Try it: Verbatim transcription of the listing is needed.
---------------
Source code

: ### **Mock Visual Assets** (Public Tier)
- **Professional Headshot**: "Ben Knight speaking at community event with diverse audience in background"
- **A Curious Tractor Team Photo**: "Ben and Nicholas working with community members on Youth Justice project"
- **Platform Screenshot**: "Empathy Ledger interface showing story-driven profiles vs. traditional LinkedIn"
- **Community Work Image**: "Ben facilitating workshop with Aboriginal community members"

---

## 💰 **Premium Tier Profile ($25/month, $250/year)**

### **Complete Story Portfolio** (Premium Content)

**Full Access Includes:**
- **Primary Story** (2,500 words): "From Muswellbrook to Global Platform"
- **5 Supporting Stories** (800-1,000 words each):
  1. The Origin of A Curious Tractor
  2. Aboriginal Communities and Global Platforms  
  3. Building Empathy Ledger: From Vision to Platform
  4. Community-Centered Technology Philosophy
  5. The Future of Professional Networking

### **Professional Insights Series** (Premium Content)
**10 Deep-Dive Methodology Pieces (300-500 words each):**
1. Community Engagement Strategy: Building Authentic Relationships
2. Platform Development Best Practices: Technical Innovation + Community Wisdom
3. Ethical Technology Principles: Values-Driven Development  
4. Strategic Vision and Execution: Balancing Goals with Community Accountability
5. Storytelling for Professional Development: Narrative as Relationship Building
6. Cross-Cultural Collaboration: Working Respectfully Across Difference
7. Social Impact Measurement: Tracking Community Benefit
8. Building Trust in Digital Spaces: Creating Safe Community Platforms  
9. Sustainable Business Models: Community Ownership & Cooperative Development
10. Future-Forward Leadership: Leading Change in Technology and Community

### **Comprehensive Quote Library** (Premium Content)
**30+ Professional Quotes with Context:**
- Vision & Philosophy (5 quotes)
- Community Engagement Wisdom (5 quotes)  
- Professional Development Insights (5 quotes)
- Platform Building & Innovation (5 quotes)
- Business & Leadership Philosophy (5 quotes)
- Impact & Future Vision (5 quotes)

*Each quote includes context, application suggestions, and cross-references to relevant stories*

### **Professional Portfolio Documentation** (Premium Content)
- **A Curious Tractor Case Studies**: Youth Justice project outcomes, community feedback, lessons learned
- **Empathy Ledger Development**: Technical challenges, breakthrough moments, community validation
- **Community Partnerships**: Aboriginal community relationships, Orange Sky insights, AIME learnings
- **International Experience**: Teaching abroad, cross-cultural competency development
---------------
Reply:
Source code

: ### **Mock Visual Assets** (Public Tier)
- **Professional Headshot**: "Ben Knight speaking at community event with diverse audience in background"
- **A Curious Tractor Team Photo**: "Ben and Nicholas working with community members on Youth Justice project"
- **Platform Screenshot**: "Empathy Ledger interface showing story-driven profiles vs. traditional LinkedIn"
- **Community Work Image**: "Ben facilitating workshop with Aboriginal community members"

---

## 💰 **Premium Tier Profile ($25/month, $250/year)**

### **Complete Story Portfolio** (Premium Content)

**Full Access Includes:**
- **Primary Story** (2,500 words): "From Muswellbrook to Global Platform"
- **5 Supporting Stories** (800-1,000 words each):
  1. The Origin of A Curious Tractor
  2. Aboriginal Communities and Global Platforms  
  3. Building Empathy Ledger: From Vision to Platform
  4. Community-Centered Technology Philosophy
  5. The Future of Professional Networking

### **Professional Insights Series** (Premium Content)
**10 Deep-Dive Methodology Pieces (300-500 words each):**
1. Community Engagement Strategy: Building Authentic Relationships
2. Platform Development Best Practices: Technical Innovation + Community Wisdom
3. Ethical Technology Principles: Values-Driven Development  
4. Strategic Vision and Execution: Balancing Goals with Community Accountability
5. Storytelling for Professional Development: Narrative as Relationship Building
6. Cross-Cultural Collaboration: Working Respectfully Across Difference
7. Social Impact Measurement: Tracking Community Benefit
8. Building Trust in Digital Spaces: Creating Safe Community Platforms  
9. Sustainable Business Models: Community Ownership & Cooperative Development
10. Future-Forward Leadership: Leading Change in Technology and Community

### **Comprehensive Quote Library** (Premium Content)
**30+ Professional Quotes with Context:**
- Vision & Philosophy (5 quotes)
- Community Engagement Wisdom (5 quotes)  
- Professional Development Insights (5 quotes)
- Platform Building & Innovation (5 quotes)
- Business & Leadership Philosophy (5 quotes)
- Impact & Future Vision (5 quotes)

*Each quote includes context, application suggestions, and cross-references to relevant stories*

### **Professional Portfolio Documentation** (Premium Content)
- **A Curious Tractor Case Studies**: Youth Justice project outcomes, community feedback, lessons learned
- **Empathy Ledger Development**: Technical challenges, breakthrough moments, community validation
- **Community Partnerships**: Aboriginal community relationships, Orange Sky insights, AIME learnings
- **International Experience**: Teaching abroad, cross-cultural competency development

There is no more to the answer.